Em que te inspiraste para realizar Lenta Combustão?
Eu acho que em todos os filmes há um certo fetichismo. E a verdade é que este nasceu de um, para além de tudo o que já falei em cima acerca da temática e dos assuntos que senti necessidade de expor. Lembro-me de ter visto um vídeo aleatório no Youtube de uma mota a deslizar no chão e não sei porquê, aquilo foi muito cinematográfico para mim. Todo o processo que surgiu a seguir foi muito faseado porque eu queria perceber porque é que aquilo me chamava tanto à atenção e, na altura, foi muito importante para mim criar a personagem do Lucas. Pensar quem era este rapaz, de onde vinha, o que tinha, o que queria e esta relação com uma mota que seria quase uma extensão dele próprio. Na verdade, tudo o resto foi surgindo no argumento a partir do momento em que a personagem se tornou tão real para mim, que era automático saber como é que ele reagia a determinadas situações. Eu acho que esta fase de escrever um argumento é incrível e assustadora ao mesmo tempo. Tu passas a ver tudo de forma diferente quando estás à procura do filme na tua cabeça. Deitas-te a pensar nas personagens, sonhas e acordas ainda com elas na cabeça.
Tendo em conta o teu anterior filme, Última Noite, qual a progressão que identificas no teu trabalho? E continuidades? Há temáticas que se repetem neste filme?

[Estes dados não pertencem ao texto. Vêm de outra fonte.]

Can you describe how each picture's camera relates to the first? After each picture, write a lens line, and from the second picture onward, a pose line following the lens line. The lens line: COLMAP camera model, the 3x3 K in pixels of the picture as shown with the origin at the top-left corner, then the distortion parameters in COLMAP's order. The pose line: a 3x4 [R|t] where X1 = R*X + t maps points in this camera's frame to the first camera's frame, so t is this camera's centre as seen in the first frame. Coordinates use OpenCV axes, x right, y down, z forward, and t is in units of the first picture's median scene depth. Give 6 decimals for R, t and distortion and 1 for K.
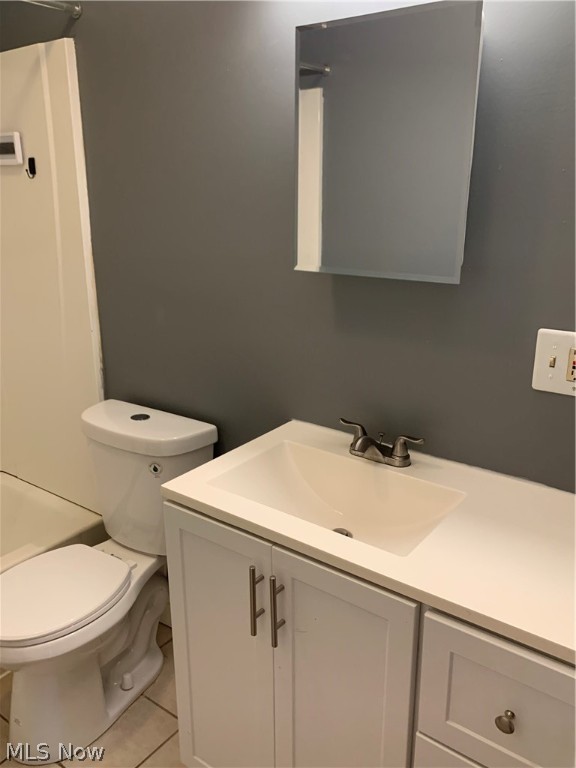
lens RADIAL K [[635.3, 0, 288.0], [0, 635.3, 384.0], [0, 0, 1]] dist [0.003279, 0.005457]
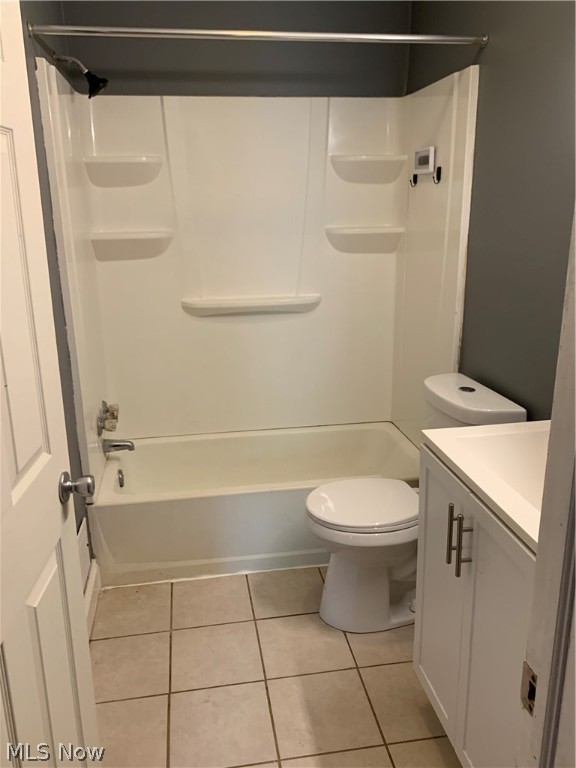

O Última Noite era uma situação muito específica e particular. Era um filme de estúdio e a liberdade estava muito restringida àquele espaço. Lembro-me que foi importante trabalhar cada pormenor de contexto e tornar o argumento uma coisa muito simples que fosse coerente em 15 minutos. Com o Lenta Combustão parece que nos abriram as janelas todas e que podíamos fazer tudo o que quiséssemos. Às vezes isso pode ser bom ou mau e neste caso sinto que esta liberdade me permitiu ter coragem de arriscar em certas posições. Tudo o que eu quis experimentar, experimentei. E acaba por ser um filme com muitas falhas, mas, de longe, o filme onde eu aprendi mais. Agora que penso nisso, as temáticas relacionam-se precisamente com dois períodos diferentes da minha vida, e sinto que de certa forma se cruzam na ideia de busca de expressão, de uma voz singular.
Que trilhos percorrerá ainda Lenta Combustão?
Continuar a tentar outros festivais, acho que é o objetivo.